A more powerful alternative to using shell scripts to document and automate your analysis process is to use a workflow management tool. A simple one of these that is frequently used in software development is called Make; Software Carpentry has a lesson on getting started with Make.

More powerful again are tools like Snakemake and Nextflow, which are used for very intricate scientific analyses with very many steps.

We don’t have time to look into these tools in more detail in this lesson, but if you find that your shell scripts are getting too long or intricate, then it it might be worth your time to look into using one of these tools.

Removing hardcoded data

Take a look at the calc_fractal.py file in the challenge repository. Currently this will generate the files needed for fig3.py, but must be edited to allow fig1.py and fig2.py to run correctly.

Adapt calc_fractal.py to allow this parameter to instead be set by a command-line argument.

Solution

There are a few ways to do this. One is to use some ifs:

parser = argparse.ArgumentParser()
parser.add_argument('order', type=int, help="Order of the polynomial")
parser.add_argument('outfile', type=str, help="Where to put the output file")
args = parser.parse_args()

if args.order == 3:
    def polynomial(x):
        return x ** 3 - 1

    def derivative(x):
        return 3 * x ** 2
elif args.order == 5:
    def polynomial(x):
        return x ** 5 - 1

    def derivative(x):
        return 5 * x ** 4
elif args.order == 6:
    def polynomial(x):
        return x ** 6 - 1

    def derivative(x):
        return 6 * x ** 5
else:
    raise ValueError(f"I don't know how to handle order {order}.")

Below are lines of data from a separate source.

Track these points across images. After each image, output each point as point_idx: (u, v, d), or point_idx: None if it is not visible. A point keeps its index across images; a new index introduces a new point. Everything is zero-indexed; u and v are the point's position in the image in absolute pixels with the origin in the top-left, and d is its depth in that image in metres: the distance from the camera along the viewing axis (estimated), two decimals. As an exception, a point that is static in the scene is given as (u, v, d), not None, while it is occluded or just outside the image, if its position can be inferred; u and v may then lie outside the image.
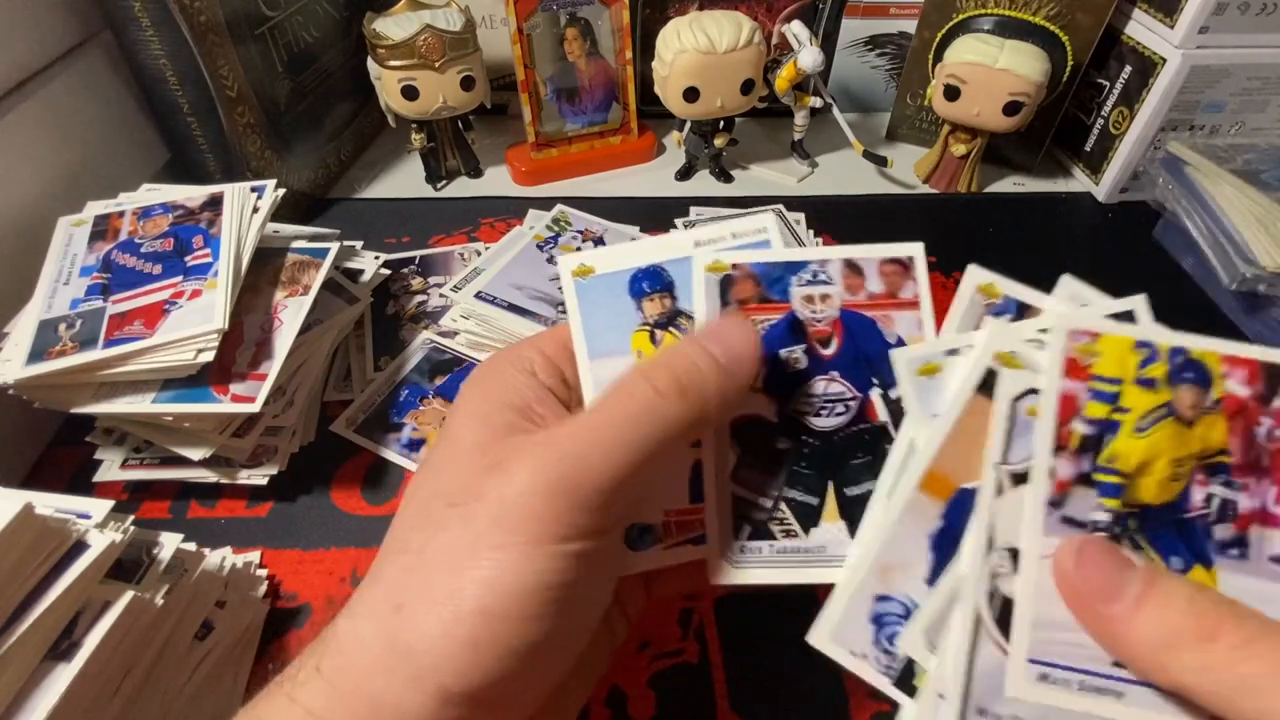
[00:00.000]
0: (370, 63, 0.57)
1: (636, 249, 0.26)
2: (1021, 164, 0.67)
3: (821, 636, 0.21)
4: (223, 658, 0.32)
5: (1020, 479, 0.20)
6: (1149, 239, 0.59)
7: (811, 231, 0.56)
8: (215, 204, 0.42)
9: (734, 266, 0.24)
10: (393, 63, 0.55)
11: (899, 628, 0.21)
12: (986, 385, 0.21)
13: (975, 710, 0.19)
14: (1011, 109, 0.56)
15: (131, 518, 0.29)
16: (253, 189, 0.43)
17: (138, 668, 0.28)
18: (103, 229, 0.41)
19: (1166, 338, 0.20)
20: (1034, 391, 0.20)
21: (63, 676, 0.25)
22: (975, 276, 0.23)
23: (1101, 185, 0.63)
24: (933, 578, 0.21)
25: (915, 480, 0.21)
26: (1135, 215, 0.61)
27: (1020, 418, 0.20)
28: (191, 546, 0.32)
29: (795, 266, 0.24)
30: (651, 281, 0.26)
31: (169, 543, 0.31)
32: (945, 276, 0.55)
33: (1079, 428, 0.20)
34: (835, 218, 0.60)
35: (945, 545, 0.21)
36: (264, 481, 0.39)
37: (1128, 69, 0.58)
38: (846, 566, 0.22)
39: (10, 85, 0.45)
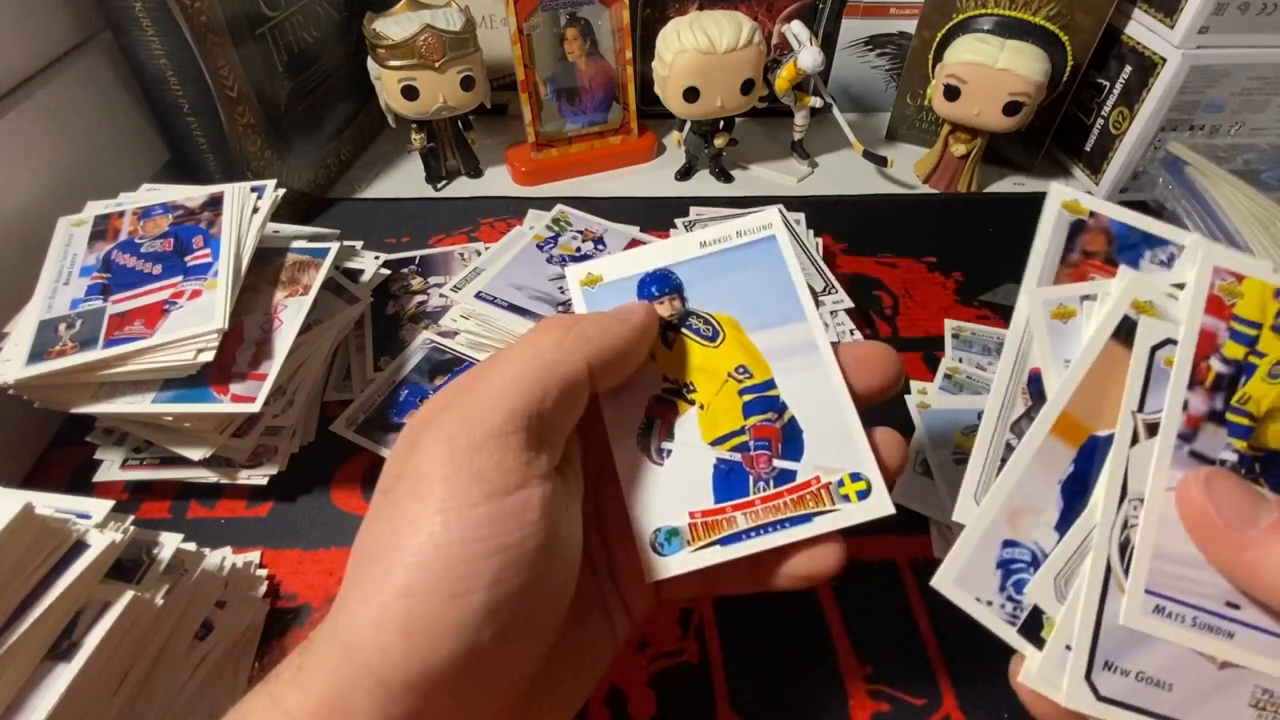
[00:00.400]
0: (370, 63, 0.57)
1: (643, 254, 0.26)
2: (1021, 164, 0.67)
3: (946, 581, 0.21)
4: (223, 658, 0.32)
5: (1155, 429, 0.20)
6: (1149, 239, 0.59)
7: (812, 231, 0.56)
8: (215, 204, 0.42)
9: (1092, 215, 0.23)
10: (393, 63, 0.55)
11: (1026, 575, 0.20)
12: (1123, 333, 0.21)
13: (1103, 664, 0.19)
14: (1011, 109, 0.56)
15: (131, 518, 0.29)
16: (253, 189, 0.43)
17: (138, 668, 0.28)
18: (103, 229, 0.41)
19: None
20: (1172, 342, 0.20)
21: (63, 676, 0.25)
22: (1059, 194, 0.23)
23: (1101, 185, 0.63)
24: (1062, 524, 0.20)
25: (1048, 424, 0.20)
26: (1135, 215, 0.61)
27: (1158, 367, 0.20)
28: (191, 546, 0.32)
29: (1156, 242, 0.22)
30: (660, 284, 0.26)
31: (169, 543, 0.31)
32: (945, 276, 0.55)
33: (1215, 365, 0.20)
34: (835, 218, 0.60)
35: (1076, 492, 0.20)
36: (264, 481, 0.39)
37: (1128, 69, 0.58)
38: (977, 510, 0.21)
39: (10, 85, 0.45)
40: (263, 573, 0.36)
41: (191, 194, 0.43)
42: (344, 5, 0.62)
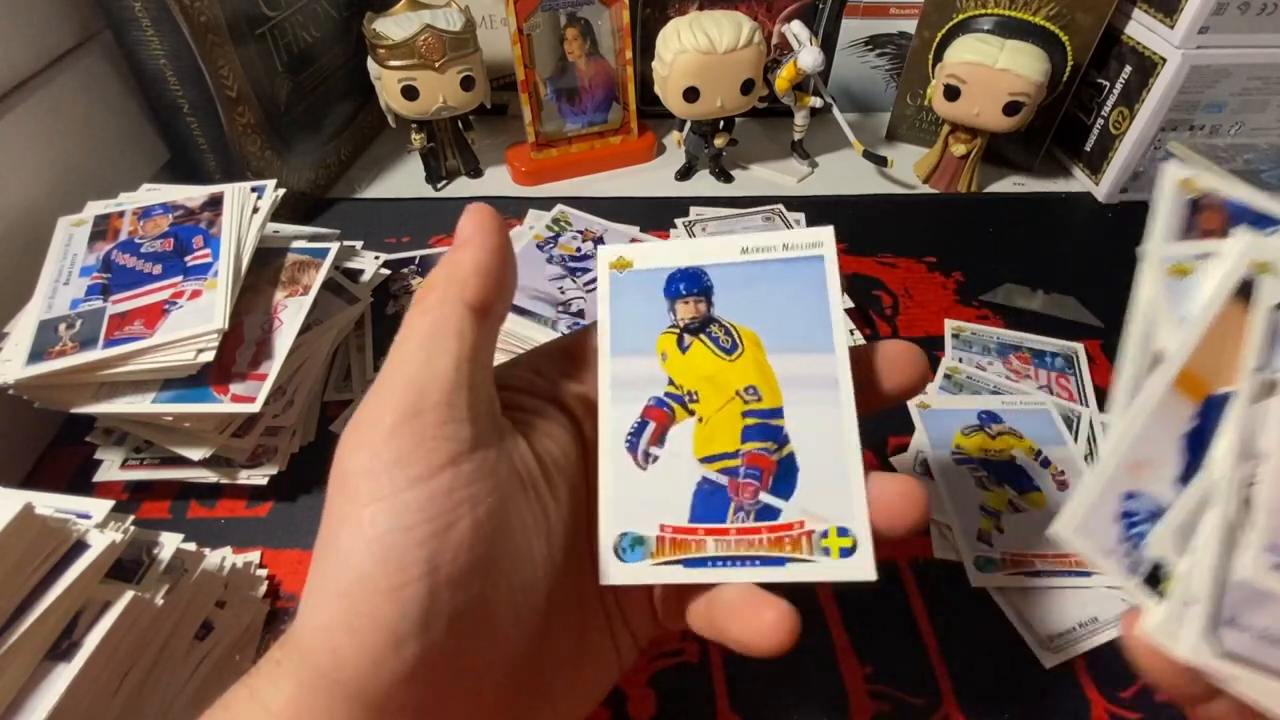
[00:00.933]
0: (370, 63, 0.57)
1: (679, 247, 0.25)
2: (1021, 164, 0.67)
3: (1067, 528, 0.20)
4: (223, 658, 0.32)
5: (1276, 387, 0.20)
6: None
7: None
8: (215, 204, 0.42)
9: (1205, 195, 0.22)
10: (393, 63, 0.55)
11: (1148, 527, 0.20)
12: (1242, 291, 0.20)
13: (1226, 620, 0.19)
14: (1011, 109, 0.56)
15: (131, 518, 0.29)
16: (253, 189, 0.43)
17: (138, 668, 0.28)
18: (103, 229, 0.41)
19: None
20: None
21: (63, 676, 0.25)
22: (1175, 173, 0.22)
23: (1101, 185, 0.63)
24: (1185, 478, 0.20)
25: (1169, 377, 0.20)
26: (1135, 215, 0.61)
27: (1277, 323, 0.20)
28: (191, 546, 0.32)
29: (1269, 222, 0.22)
30: (690, 283, 0.24)
31: (169, 543, 0.31)
32: (945, 276, 0.55)
33: None
34: (835, 218, 0.59)
35: (1198, 447, 0.20)
36: (264, 481, 0.39)
37: (1128, 69, 0.58)
38: (1098, 460, 0.21)
39: (10, 85, 0.45)
40: (263, 573, 0.36)
41: (191, 194, 0.43)
42: (344, 5, 0.62)
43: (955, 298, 0.53)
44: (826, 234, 0.24)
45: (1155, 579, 0.20)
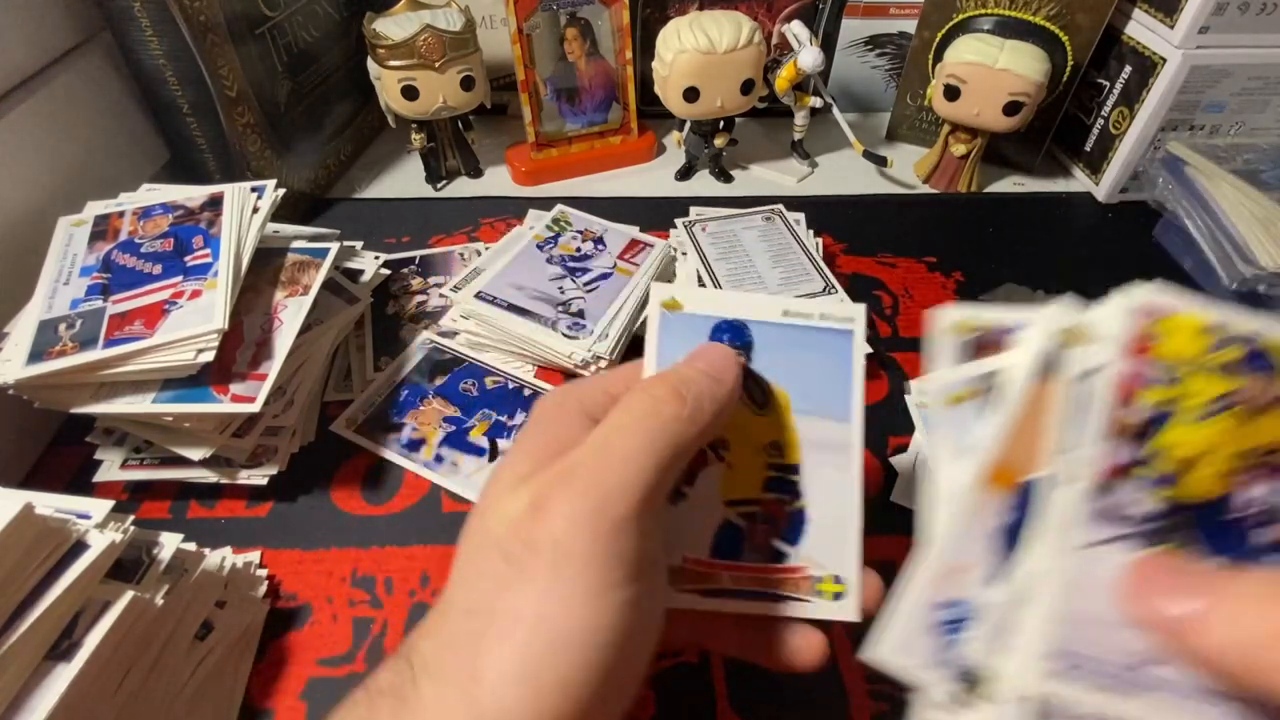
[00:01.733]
0: (370, 63, 0.57)
1: (727, 298, 0.27)
2: (1021, 164, 0.67)
3: (885, 651, 0.20)
4: (223, 658, 0.32)
5: (1081, 468, 0.18)
6: (1149, 239, 0.59)
7: (812, 231, 0.56)
8: (215, 204, 0.42)
9: (980, 333, 0.22)
10: (393, 63, 0.55)
11: (964, 633, 0.19)
12: (1046, 369, 0.19)
13: (1056, 713, 0.18)
14: (1011, 109, 0.56)
15: (131, 518, 0.29)
16: (253, 189, 0.43)
17: (138, 668, 0.28)
18: (103, 229, 0.41)
19: (1241, 322, 0.18)
20: (1094, 371, 0.19)
21: (63, 676, 0.25)
22: (944, 320, 0.22)
23: (1101, 185, 0.63)
24: (997, 576, 0.19)
25: (978, 476, 0.20)
26: (1135, 215, 0.61)
27: (1082, 399, 0.19)
28: (191, 546, 0.32)
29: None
30: (733, 335, 0.26)
31: (169, 543, 0.31)
32: (945, 276, 0.55)
33: (1133, 415, 0.18)
34: (835, 218, 0.60)
35: (1009, 542, 0.19)
36: (264, 481, 0.39)
37: (1128, 69, 0.58)
38: (910, 577, 0.20)
39: (10, 85, 0.45)
40: (263, 573, 0.36)
41: (191, 194, 0.43)
42: (344, 5, 0.62)
43: (955, 298, 0.53)
44: (859, 311, 0.27)
45: (979, 683, 0.19)
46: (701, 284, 0.50)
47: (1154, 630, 0.17)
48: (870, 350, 0.35)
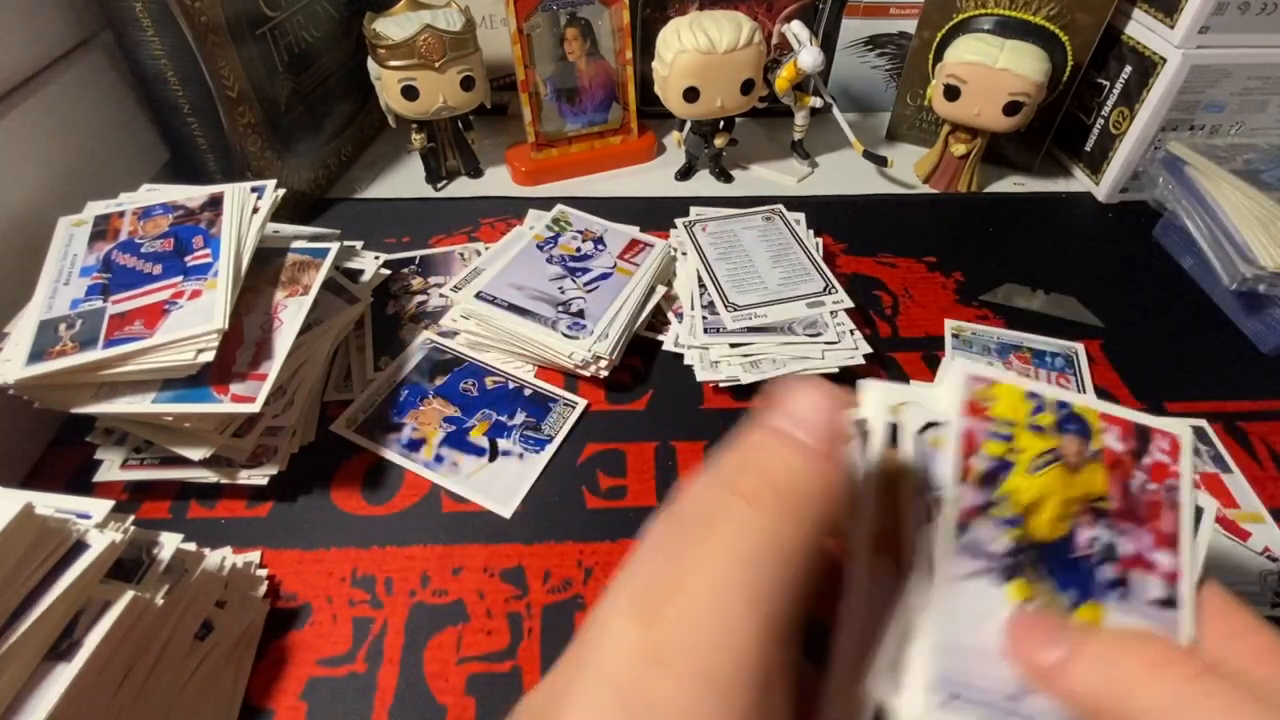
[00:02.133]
0: (370, 63, 0.57)
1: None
2: (1021, 164, 0.67)
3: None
4: (223, 658, 0.32)
5: (938, 505, 0.20)
6: (1149, 239, 0.59)
7: (812, 231, 0.56)
8: (215, 204, 0.42)
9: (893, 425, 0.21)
10: (393, 63, 0.55)
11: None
12: (891, 438, 0.21)
13: None
14: (1011, 109, 0.56)
15: (131, 518, 0.29)
16: (253, 189, 0.43)
17: (138, 668, 0.29)
18: (103, 229, 0.42)
19: (1053, 392, 0.22)
20: (934, 425, 0.21)
21: (63, 676, 0.25)
22: (870, 399, 0.22)
23: (1101, 185, 0.63)
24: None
25: (864, 546, 0.20)
26: (1135, 215, 0.61)
27: (926, 449, 0.21)
28: (191, 546, 0.32)
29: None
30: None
31: (169, 543, 0.31)
32: (945, 276, 0.55)
33: (978, 463, 0.21)
34: (835, 218, 0.60)
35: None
36: (264, 481, 0.39)
37: (1128, 69, 0.58)
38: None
39: (10, 85, 0.45)
40: (263, 573, 0.36)
41: (191, 194, 0.43)
42: (344, 5, 0.62)
43: (955, 297, 0.53)
44: (1186, 435, 0.22)
45: None
46: (701, 284, 0.50)
47: (1031, 675, 0.19)
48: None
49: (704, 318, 0.49)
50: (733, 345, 0.47)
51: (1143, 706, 0.17)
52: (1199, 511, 0.21)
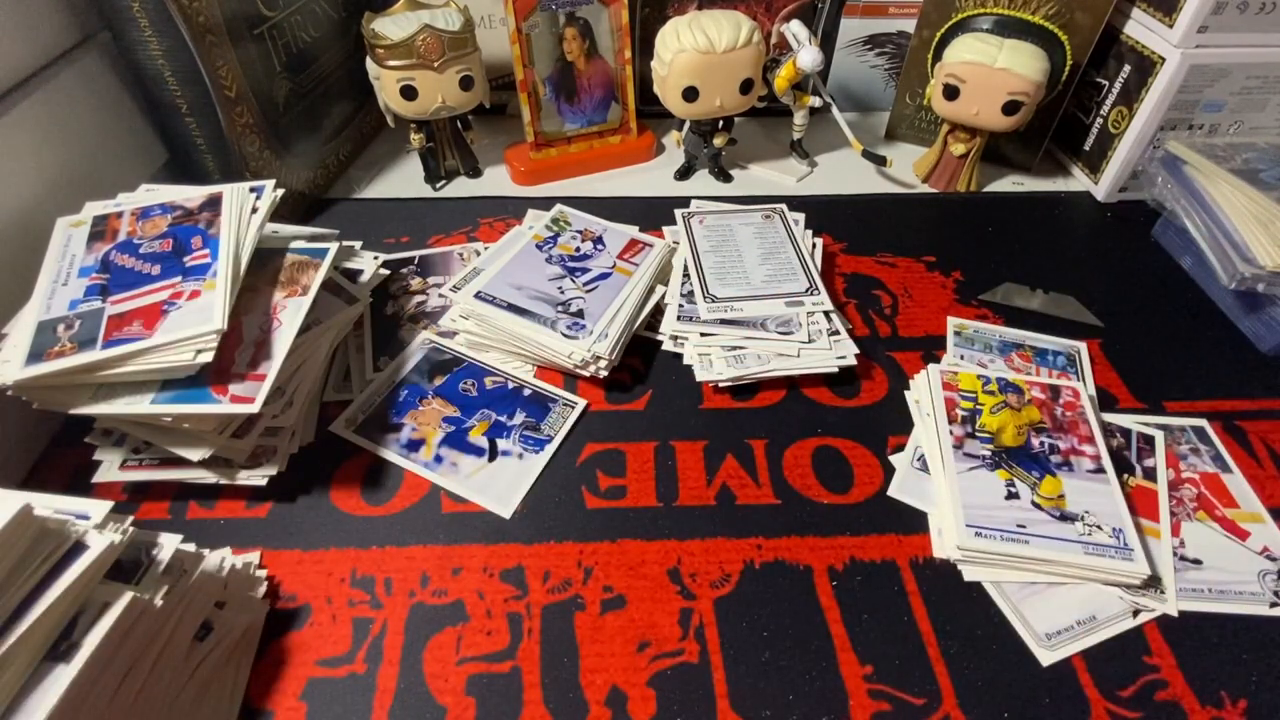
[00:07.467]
0: (369, 63, 0.57)
1: None
2: (1021, 163, 0.67)
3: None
4: (222, 658, 0.32)
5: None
6: (1148, 238, 0.59)
7: (811, 231, 0.56)
8: (214, 204, 0.42)
9: None
10: (392, 63, 0.55)
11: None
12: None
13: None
14: (1010, 108, 0.56)
15: (131, 518, 0.29)
16: (251, 189, 0.43)
17: (137, 668, 0.28)
18: (101, 230, 0.41)
19: (992, 371, 0.46)
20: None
21: (62, 677, 0.25)
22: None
23: (1101, 184, 0.63)
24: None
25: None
26: (1134, 214, 0.61)
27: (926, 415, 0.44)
28: (191, 547, 0.32)
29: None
30: None
31: (168, 543, 0.31)
32: (944, 275, 0.55)
33: (959, 412, 0.43)
34: (835, 217, 0.60)
35: None
36: (263, 482, 0.39)
37: (1127, 68, 0.58)
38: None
39: (8, 85, 0.45)
40: (262, 573, 0.36)
41: (190, 194, 0.43)
42: (343, 5, 0.62)
43: (955, 297, 0.53)
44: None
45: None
46: (686, 274, 0.51)
47: None
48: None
49: (680, 305, 0.49)
50: (702, 335, 0.47)
51: None
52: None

This is quite verbose, and repeats itself. If they are familiar to you, you might want to use some more advanced features of Python to reduce the amount of repetition. For example, using dictionaries and lambdas:

polynomials = {
    3: lambda x : x ** 3 - 1,
    5: lambda x : x ** 5 - 1,
    6: lambda x : x ** 6 - 1
}

derivatives = {
    3: lambda x : 3 * x ** 2,
    5: lambda x : 5 * x ** 4,
    6: lambda x : 6 * x ** 5
}

results = angle(
    newton(polynomials[args.order], derivatives[args.order], initial_z, 20)
)

Or using functools.partial:

from functools import partial

def polynomial(x, order):
    return x ** order - 1

def derivative(x, order):
    if order == 0:
        return 0
    else:
        return order * x ** (order - 1)

results = angle(
    newton(partial(polynomial, order=args.order),
           partial(derivative, order=args.order),
           initial_z,
           20)
)

Now, adapt the instructions in the README into a shell script to allow the analysis to be run automatically.

Solution

mkdir -p results
python bin/calc_fractal 3 results/data.dat
python bin/fig1.py
python bin/calc_fractal 5 results/data.dat
python bin/fig2.py
python bin/calc_fractal 6 results/data.dat
python bin/fig3.py
python bin/fig4.py

What other change would be needed to allow this analysis to be run unattended?

Solution

Currently the images are shown on the screen; the user must save and close each image. It would be better to use savefig to save the figure to disk, instead.

Key Points

  • Use a README or similar file to explain the essential steps of running your analysis.

  • Use shell script or similar to automate the steps you would take to perform your analysis.

  • Use command-line arguments or other parameters instead of having to manually edit lines of code.